Home prices are higher and population growth is lower in some liberal parts of the country.
Mary Knox Merrill / Staff / File
In a short OP-ED, Professor Ed Glaeser sketches the puzzle of his home state. Massachusetts is experiencing lower population growth than the nation but has relatively high home prices. Glaeser argues that limits to housing supply in such liberal places explains this fact. At the other extreme is Texas, with no limits to growth, few liberals, little home price appreciation and lots of population growth. Glaeser points to the loss of a Congressional Seat as evidence that MA has shot itself in the foot by slowing growth. Is this last statement correct?

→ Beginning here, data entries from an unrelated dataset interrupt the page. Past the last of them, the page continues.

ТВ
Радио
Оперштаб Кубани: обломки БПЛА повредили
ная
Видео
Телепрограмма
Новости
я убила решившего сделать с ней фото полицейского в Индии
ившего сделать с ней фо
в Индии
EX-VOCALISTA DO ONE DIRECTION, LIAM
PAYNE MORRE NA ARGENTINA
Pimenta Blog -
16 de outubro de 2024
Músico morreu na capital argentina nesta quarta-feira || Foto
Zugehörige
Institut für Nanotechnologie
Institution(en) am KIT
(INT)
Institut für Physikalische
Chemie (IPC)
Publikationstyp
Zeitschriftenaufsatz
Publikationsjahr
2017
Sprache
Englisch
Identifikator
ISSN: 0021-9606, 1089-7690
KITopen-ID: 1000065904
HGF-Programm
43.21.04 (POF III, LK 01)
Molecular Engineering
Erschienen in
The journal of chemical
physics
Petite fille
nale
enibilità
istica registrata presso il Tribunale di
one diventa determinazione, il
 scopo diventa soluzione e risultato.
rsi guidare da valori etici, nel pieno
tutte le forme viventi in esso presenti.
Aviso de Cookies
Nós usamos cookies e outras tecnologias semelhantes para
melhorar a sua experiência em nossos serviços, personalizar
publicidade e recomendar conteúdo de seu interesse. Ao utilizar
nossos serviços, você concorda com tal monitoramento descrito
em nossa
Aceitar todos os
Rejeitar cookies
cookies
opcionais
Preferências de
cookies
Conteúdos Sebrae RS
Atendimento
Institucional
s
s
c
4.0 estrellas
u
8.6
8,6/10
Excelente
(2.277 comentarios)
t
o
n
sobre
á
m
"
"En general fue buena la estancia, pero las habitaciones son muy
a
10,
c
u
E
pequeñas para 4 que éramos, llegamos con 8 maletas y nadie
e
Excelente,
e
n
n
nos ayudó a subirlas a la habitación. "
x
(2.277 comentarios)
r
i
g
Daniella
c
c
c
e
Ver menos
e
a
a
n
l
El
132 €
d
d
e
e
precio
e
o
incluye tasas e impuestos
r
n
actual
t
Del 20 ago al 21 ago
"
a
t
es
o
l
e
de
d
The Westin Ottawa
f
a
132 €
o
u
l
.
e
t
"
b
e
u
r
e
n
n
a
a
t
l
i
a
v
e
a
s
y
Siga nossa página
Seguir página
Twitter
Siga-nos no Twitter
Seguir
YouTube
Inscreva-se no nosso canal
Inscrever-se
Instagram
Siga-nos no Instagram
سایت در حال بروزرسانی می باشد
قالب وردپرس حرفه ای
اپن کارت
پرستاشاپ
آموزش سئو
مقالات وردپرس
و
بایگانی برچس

Why are home prices high in Boston? It ain't the weather or the accents. Boston is a quaint University town that resembles NYC's little brother. Having lived there for 9 years, I do believe that its liberal culture has blocked housing growth but this same "liberal ideology" has led to funky restaurants to open, historic architecture to be preserved (cobblestone), walk and ride public transit stations to be valued, and to a celebration of its elite research universities. Every fall the city comes to life as a new cohort of 18 year olds arrive to start their intellectual (and drinking) journey.
So, what is my point? The presence of liberals in a city does block new housing supply but I believe that they have a causal role in increasing the city's quality of life. Joel Waldfogel's Consumption Externality stories can be used here. For example, if creative hippies live in larger numbers in a certain part of Boston then funky stores will locate nearby to sell to them. You won't see Starbucks and Barnes and Noble there.